# Don't have old passport?



## SunChaser11 (Jul 6, 2011)

Hi all,

I am a US Citizen applying for the spouse visa. I had my biometrics appointment today and will be sending off my application and supporting documents tomorrow through the Settlement Priority Service!

Quick question: I have had a previous passport, but have no idea where it is (I haven't used it for 7 years)... does anyone know if this will be an issue? I ask because on one of the many lists of documents you should send, it includes old passports.

Any idea?

Thanks so much for the help in advance!


----------



## Joppa (Sep 7, 2009)

SunChaser11 said:


> Hi all,
> 
> I am a US Citizen applying for the spouse visa. I had my biometrics appointment today and will be sending off my application and supporting documents tomorrow through the Settlement Priority Service!
> 
> ...


Unlikely to be a problem if it's that old, but just include a covering letter explaining why you cannot send it.
UKBA normally want to see previous passports for the clue they give to your travel history. So if that passport contained evidence that is relevant, such as when you travelled to UK to meet your spouse/partner, enclose additional evidence for it, such as plane ticket or receipt.


----------



## Passero (Jul 5, 2011)

I'm not sure for other countries but i had issues in Belgium asking for a new passport. I couldn't find my old one anywhere. When i requested a new one, i had to turn in my old one but when i told them i couldn't find it anymore they refused to give me a new passport, even if it was 10 years old. 
I had to go to the police and tell them i have lost my passport. They would write a letter and sign it. With this letter i could request a new passport... 

I expect this only be the case in Belgium so you might not need to worry


----------



## Guest (Jul 6, 2011)

Joppa's advice is spot-on. I didn't have one of my passports and so wrote an explanation. It worked, I've been home for over three weeks


----------



## SunChaser11 (Jul 6, 2011)

*Thanks!*

Great, thank you all for getting back to me so quickly!

I sent out my app & docs today, so fingers crossed!

Thanks again.


----------



## vivkiik (Oct 6, 2010)

I have a similar predicament. I am a US citizen and will be applying for a spousal visa soon. I am fairly sure that I have had 2 previous passports (over the past 10 years) but I do not remember what has happened to them (whether or not I reported them lost or stolen or they expired). Does anyone have any advice on what to do in my situation? I know this situation sounds strange but I have had a passport since I was very little and I have not always been very careful with them. 

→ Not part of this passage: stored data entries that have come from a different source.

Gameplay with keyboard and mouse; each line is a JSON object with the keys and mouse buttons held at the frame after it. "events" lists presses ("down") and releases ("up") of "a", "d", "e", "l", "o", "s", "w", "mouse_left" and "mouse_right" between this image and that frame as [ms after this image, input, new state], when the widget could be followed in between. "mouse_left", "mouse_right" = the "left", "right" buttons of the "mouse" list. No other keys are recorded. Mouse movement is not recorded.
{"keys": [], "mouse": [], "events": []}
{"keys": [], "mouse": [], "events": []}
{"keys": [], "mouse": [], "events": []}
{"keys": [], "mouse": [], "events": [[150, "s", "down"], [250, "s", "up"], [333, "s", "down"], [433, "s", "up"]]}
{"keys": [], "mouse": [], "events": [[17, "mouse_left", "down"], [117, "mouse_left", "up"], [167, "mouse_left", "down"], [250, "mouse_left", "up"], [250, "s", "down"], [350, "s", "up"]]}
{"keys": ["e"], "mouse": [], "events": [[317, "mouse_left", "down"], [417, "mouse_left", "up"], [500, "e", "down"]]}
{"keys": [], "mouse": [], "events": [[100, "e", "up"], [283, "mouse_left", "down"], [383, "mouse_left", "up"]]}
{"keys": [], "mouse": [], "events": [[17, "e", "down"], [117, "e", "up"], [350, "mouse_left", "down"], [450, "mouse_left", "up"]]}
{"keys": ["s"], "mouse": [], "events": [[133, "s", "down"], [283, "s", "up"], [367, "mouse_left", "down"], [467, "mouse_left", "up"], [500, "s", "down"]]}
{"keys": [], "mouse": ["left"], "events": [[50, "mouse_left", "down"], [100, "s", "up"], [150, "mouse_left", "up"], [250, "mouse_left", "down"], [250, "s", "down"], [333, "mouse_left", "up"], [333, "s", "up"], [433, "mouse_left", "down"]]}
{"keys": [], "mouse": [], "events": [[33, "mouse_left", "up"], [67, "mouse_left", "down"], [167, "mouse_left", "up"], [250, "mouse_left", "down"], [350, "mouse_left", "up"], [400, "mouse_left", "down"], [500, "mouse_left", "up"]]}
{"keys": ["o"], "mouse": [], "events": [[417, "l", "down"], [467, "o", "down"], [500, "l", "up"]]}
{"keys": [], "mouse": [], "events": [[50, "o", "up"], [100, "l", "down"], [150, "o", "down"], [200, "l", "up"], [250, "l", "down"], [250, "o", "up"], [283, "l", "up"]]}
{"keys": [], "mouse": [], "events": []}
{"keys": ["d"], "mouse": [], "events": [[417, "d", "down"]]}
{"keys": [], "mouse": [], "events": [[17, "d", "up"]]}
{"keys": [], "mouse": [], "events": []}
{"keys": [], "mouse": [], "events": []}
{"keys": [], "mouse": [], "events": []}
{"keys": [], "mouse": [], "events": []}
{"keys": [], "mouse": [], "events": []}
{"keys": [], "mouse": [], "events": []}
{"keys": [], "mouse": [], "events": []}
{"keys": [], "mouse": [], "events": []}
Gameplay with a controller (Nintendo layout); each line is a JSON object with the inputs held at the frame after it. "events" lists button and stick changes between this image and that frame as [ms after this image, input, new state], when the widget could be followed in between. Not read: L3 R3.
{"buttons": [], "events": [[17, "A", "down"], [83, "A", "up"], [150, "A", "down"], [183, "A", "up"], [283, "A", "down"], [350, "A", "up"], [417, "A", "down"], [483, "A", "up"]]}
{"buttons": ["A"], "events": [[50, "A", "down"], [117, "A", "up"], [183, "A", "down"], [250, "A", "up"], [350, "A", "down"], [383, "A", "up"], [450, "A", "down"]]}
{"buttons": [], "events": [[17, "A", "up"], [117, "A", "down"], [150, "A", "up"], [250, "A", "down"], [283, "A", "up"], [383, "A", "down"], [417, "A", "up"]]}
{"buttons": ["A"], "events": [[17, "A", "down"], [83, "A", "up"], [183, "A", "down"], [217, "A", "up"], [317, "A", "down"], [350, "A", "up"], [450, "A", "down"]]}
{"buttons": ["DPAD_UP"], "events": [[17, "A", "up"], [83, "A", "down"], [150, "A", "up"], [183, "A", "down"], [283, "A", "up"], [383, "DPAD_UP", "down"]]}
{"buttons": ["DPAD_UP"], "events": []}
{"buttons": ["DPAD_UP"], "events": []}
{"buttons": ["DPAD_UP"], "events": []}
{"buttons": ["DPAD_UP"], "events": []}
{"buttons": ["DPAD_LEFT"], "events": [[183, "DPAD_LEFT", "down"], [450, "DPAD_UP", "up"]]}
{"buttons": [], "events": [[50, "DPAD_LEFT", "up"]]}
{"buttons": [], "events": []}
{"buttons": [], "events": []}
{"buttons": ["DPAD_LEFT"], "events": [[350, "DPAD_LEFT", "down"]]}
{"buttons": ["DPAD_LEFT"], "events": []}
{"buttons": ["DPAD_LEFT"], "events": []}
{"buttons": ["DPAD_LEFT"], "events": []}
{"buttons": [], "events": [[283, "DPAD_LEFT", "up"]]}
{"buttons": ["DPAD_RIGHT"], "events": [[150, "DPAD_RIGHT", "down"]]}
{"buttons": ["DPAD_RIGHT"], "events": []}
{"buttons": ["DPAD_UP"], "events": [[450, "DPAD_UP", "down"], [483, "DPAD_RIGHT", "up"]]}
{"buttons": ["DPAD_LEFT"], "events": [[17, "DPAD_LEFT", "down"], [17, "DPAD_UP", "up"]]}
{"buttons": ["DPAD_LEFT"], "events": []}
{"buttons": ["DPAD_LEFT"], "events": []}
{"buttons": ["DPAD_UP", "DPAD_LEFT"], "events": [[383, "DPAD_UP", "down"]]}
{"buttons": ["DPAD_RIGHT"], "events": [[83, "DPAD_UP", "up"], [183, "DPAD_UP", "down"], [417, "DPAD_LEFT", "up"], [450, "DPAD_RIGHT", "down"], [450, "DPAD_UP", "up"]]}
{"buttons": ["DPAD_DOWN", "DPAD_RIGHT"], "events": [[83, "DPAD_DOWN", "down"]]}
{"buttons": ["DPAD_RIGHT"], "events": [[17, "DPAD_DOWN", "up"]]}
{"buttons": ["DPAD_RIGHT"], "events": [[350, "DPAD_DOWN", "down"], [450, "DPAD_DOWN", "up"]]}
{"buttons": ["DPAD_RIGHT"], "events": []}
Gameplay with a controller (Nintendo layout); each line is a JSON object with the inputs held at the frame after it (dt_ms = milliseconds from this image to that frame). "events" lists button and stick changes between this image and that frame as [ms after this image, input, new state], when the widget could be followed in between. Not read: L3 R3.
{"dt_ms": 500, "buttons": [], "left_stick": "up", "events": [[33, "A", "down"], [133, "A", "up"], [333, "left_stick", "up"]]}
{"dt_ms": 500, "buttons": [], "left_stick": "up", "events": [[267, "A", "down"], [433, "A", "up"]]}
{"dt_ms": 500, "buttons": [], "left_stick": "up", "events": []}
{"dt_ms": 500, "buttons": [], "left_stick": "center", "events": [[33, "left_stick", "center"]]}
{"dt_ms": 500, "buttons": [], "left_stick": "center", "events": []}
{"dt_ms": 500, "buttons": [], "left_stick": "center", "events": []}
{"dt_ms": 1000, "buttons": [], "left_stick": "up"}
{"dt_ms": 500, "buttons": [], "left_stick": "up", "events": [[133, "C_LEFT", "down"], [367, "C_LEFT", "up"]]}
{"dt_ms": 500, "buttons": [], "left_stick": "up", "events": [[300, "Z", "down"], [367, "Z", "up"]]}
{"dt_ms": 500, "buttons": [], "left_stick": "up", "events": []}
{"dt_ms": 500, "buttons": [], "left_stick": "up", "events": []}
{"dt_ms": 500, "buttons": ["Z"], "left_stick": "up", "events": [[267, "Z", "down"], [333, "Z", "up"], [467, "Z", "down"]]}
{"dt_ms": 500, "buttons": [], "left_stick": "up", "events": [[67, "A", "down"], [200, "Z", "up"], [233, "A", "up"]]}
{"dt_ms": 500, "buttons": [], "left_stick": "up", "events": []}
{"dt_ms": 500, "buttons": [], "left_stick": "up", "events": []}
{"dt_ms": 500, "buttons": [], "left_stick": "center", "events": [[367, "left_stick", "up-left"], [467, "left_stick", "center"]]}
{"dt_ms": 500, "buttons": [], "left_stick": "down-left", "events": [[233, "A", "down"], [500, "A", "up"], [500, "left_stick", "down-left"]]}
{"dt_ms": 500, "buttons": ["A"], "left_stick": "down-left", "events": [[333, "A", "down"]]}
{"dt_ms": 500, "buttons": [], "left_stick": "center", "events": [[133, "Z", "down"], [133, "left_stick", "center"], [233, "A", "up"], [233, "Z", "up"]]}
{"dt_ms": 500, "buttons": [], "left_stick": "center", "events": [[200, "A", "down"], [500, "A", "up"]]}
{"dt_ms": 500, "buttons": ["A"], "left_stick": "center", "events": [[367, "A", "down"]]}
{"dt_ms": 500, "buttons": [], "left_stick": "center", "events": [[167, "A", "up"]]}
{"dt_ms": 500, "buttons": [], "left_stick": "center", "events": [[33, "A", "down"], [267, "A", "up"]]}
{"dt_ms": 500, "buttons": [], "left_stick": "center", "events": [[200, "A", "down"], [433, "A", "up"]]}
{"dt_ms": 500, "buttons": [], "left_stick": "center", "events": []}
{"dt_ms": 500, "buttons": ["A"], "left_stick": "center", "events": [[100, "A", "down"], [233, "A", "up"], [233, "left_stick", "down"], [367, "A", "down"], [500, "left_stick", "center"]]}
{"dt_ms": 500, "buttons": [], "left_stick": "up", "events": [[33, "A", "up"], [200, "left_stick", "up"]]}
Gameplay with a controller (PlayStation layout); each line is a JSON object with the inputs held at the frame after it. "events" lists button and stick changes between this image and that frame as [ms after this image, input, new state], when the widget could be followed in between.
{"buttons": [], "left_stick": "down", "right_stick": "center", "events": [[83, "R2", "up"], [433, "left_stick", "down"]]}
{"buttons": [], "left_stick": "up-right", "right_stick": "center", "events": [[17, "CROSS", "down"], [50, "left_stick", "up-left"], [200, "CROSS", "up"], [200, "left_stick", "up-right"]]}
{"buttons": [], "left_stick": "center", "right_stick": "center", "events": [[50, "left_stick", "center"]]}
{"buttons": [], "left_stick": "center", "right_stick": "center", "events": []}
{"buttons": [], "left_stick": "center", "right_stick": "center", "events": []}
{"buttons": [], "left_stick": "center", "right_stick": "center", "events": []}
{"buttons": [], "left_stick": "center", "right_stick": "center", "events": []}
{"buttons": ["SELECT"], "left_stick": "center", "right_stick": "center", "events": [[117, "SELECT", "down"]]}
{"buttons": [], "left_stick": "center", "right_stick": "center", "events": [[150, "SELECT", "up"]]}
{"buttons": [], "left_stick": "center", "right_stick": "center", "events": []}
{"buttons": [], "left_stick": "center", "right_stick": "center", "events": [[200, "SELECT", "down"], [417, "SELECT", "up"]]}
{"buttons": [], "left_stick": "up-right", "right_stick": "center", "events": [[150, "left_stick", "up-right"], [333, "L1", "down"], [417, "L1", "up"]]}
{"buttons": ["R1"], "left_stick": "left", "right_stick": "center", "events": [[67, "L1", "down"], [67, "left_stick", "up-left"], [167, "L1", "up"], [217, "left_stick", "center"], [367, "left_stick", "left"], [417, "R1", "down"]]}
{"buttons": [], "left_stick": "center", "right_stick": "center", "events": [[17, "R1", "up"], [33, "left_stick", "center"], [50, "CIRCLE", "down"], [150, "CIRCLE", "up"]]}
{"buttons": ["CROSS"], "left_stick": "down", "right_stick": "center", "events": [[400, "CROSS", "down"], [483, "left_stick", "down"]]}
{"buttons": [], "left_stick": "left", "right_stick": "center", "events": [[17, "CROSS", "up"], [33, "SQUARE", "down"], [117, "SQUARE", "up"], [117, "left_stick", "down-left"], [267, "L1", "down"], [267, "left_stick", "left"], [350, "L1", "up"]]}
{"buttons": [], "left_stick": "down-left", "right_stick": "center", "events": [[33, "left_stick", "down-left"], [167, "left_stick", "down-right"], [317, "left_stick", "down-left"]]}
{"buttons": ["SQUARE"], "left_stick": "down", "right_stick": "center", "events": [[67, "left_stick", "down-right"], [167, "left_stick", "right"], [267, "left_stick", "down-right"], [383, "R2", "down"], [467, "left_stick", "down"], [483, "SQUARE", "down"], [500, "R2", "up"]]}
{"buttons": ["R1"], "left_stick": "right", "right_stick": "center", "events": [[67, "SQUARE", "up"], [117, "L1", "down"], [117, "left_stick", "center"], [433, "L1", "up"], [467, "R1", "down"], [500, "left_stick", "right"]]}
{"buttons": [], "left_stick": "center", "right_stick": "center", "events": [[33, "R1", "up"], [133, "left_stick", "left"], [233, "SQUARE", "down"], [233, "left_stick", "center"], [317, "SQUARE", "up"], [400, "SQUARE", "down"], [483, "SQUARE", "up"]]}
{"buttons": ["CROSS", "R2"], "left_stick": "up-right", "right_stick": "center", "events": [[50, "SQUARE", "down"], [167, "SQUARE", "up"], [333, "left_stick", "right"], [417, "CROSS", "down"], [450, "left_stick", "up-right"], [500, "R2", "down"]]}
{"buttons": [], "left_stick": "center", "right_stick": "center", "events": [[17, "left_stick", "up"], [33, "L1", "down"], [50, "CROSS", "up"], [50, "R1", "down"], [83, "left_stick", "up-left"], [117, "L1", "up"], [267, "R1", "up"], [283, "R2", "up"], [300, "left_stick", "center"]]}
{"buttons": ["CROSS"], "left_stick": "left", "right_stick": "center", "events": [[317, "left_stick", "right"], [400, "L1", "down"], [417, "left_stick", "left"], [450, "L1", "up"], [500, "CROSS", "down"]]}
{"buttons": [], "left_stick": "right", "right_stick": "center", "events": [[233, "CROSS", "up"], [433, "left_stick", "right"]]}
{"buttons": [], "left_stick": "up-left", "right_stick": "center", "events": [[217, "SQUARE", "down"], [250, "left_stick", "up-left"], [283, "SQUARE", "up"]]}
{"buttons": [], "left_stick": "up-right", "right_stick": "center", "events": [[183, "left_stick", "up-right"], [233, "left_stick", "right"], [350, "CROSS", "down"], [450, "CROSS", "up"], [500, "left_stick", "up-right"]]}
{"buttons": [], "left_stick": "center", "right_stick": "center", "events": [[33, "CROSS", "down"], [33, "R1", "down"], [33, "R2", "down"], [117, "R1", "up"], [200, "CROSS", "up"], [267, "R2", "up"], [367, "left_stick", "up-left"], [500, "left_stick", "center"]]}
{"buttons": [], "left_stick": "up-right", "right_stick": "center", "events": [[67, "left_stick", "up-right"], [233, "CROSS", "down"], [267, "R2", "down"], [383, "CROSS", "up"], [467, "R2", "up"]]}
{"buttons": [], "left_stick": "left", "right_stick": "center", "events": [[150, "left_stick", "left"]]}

Also, in part 1 there is a question about other nationalities - I know I had an Nigerian passport my mother got for me when I was a baby but it expired a long time ago and frankly, I have no idea what happened to it. Does anyone have any advice on what I should do?


----------



## Joppa (Sep 7, 2009)

vivkiik said:


> I have a similar predicament. I am a US citizen and will be applying for a spousal visa soon. I am fairly sure that I have had 2 previous passports (over the past 10 years) but I do not remember what has happened to them (whether or not I reported them lost or stolen or they expired). Does anyone have any advice on what to do in my situation? I know this situation sounds strange but I have had a passport since I was very little and I have not always been very careful with them.
> 
> Also, in part 1 there is a question about other nationalities - I know I had an Nigerian passport my mother got for me when I was a baby but it expired a long time ago and frankly, I have no idea what happened to it. Does anyone have any advice on what I should do?


If you cannot find your previous US passports, do as we have suggested and enclose an explanatory note. As for your Nigerian passport, you should declare it and then say you have lost it, with explanation.


----------



## vivkiik (Oct 6, 2010)

Thanks Joppa. I was just wondering with both (US and Nigerian) previous passports missing, I did not know if an explanation would suffice. I am just worried that my situation looks suspicious.


----------



## Johanna (Apr 13, 2009)

vivkiik said:


> Thanks Joppa. I was just wondering with both (US and Nigerian) previous passports missing, I did not know if an explanation would suffice. I am just worried that my situation looks suspicious.


I would agree, questions may be asked how both got lost.
???


----------